Morris Carstairs was appointed a senior registrar at Maudsley Hospital, London, in 1953; in 1961 he took a chair of psychological medicine at the University of Edinburgh. The couple had three children. The marriage broke down during the 1970s, ending in divorce. Morris Carstairs later married the academic Nancy Shields Hardin.

==Career==
Vera Carstairs was employed as a Principal Research Officer for the Scottish Home and Health Department from 1966 to 1975. In later years she was associated with Edinburgh University Medical School, and acted as Scottish health services research network coordinator.

She was chairperson of the Society for Social Medicine and Population Health in 1982, and is on their list of honorary members. In 1995 she was awarded an honorary degree as Doctor of Medicine by the University of Edinburgh. She was also a member of the Social Research Association.

==Work on deprivation==
In 1981, shortly after a paper Multiple deprivation and health state, Carstairs published a paper on small area analysis in the health context. In 1986 with Lowe she published a further paper on small area analysis. She went on, in work with Russell Morris, to research health in Scotland by postcode sector, leading to a book Deprivation and Heath in Scotland (1990).

At the time of their 1989 joint paper on deprivation, Carstairs was an honorary fellow at The Usher Institute in Edinburgh, where Morris was a research officer. The paper looked at the standardized mortality ratio and excess mortality in areas of Scotland, and then adjusted for area-based deprivation factors.

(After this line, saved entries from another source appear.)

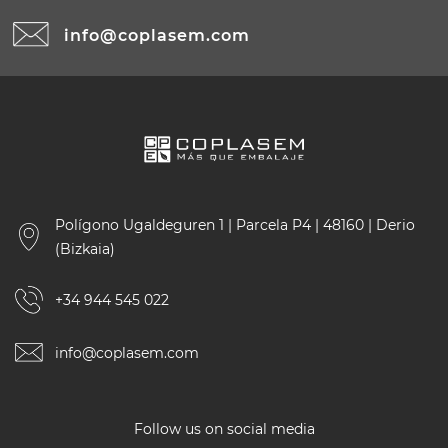
info@coplasem.com
Polígono Ugaldeguren 1 | Parcela P4 | 48160 | Derio
(Bizkaia)
+34 944 545 022
info@coplasem.com
Follow us on social media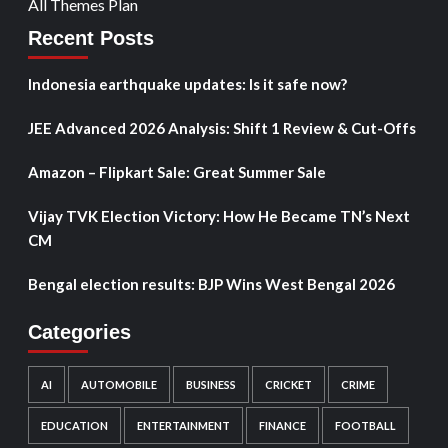
All Themes Plan
Recent Posts
Indonesia earthquake updates: Is it safe now?
JEE Advanced 2026 Analysis: Shift 1 Review & Cut-Offs
Amazon – Flipkart Sale: Great Summer Sale
Vijay TVK Election Victory: How He Became TN’s Next
CM
Bengal election results: BJP Wins West Bengal 2026
Categories
AI
AUTOMOBILE
BUSINESS
CRICKET
CRIME
EDUCATION
ENTERTAINMENT
FINANCE
FOOTBALL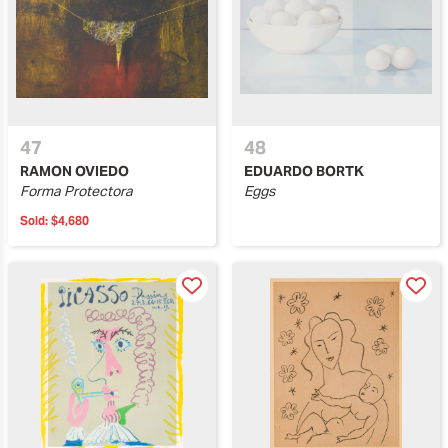
47
48
RAMON OVIEDO
EDUARDO BORTK
Forma Protectora
Eggs
Sold:
$4,680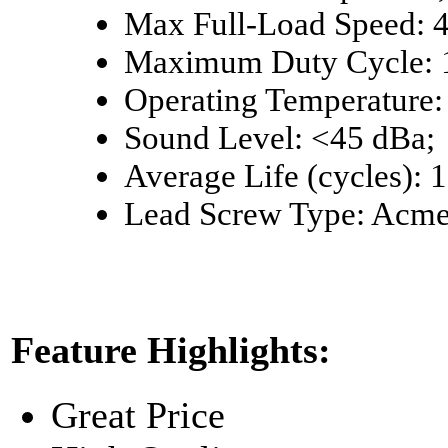
Max Full-Load Speed: 4,
Maximum Duty Cycle: 
Operating Temperature: 
Sound Level: <45 dBa;
Average Life (cycles): 
Lead Screw Type: Acm
Feature Highlights:
Great Price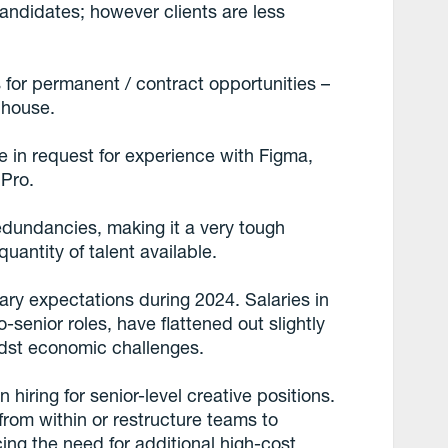
 candidates; however clients are less
 for permanent / contract opportunities –
nhouse.
e in request for experience with Figma,
 Pro.
edundancies, making it a very tough
uantity of talent available.
ary expectations during 2024. Salaries in
o-senior roles, have flattened out slightly
idst economic challenges.
hiring for senior-level creative positions.
rom within or restructure teams to
cing the need for additional high-cost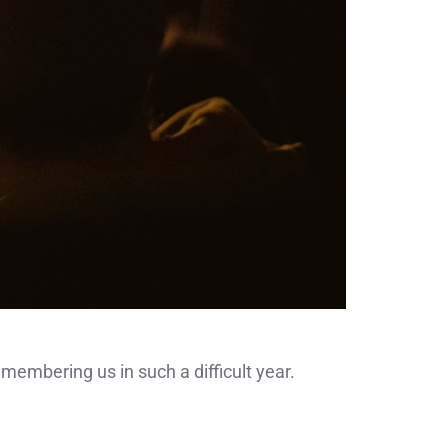
emembering us in such a difficult year.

The Carstairs Deprivation Index, as it is now known, was developed at this period, by substituting in the Townsend index for a factor making allowance for not being a home owner. It was replaced by a variable standing for lower social class. It has been used for surveys on birth weight and health outcomes. As framed in 1991 by Carstairs and Morris, it deals with "goods and services, resources and amenities and of a physical environment which are customary in society", a measure of deprivation being a reflection of difficulty of access to those. Scores reflect a "summary measure of relative disadvantage between populations contained within small geographic localities."

==Other works==
In the series of Scottish Health Service Studies, Carstairs was author of:

- Study #1, Patients under Psychiatric Care in Hospital: Scotland 1963 (1966), with Alwyn Smith
- Study #2, Home Nursing in Scotland: Report of an Enquiry into Local Authority Domiciliary Services (1966)
- Study #11, Channels of Communication (1970). By 1966, Carstairs at work in Scottish hospitals had recognised communication as a problem.
- Study #19, The Elderly in Residential Care (1971) of care models for the elderly, with Marion Morrison. The authors argued that two-thirds of those at that time in care homes could be in sheltered housing.
- Study #42, Services for the Elderly (1982), with John Bond.

Carstairs was co-author, with T. Abelin and Z. J. Brzezinski, of the WHO handbook Measurement in Health Promotion and Protection (1987). This work was a joint publication of the WHO and IEA, and a sequel to Measurement of Levels of Health (1979) by Walter W. Holland, J. Ipsen, and J. Kostrzewski, intended to complement its coverage of disease with material on health.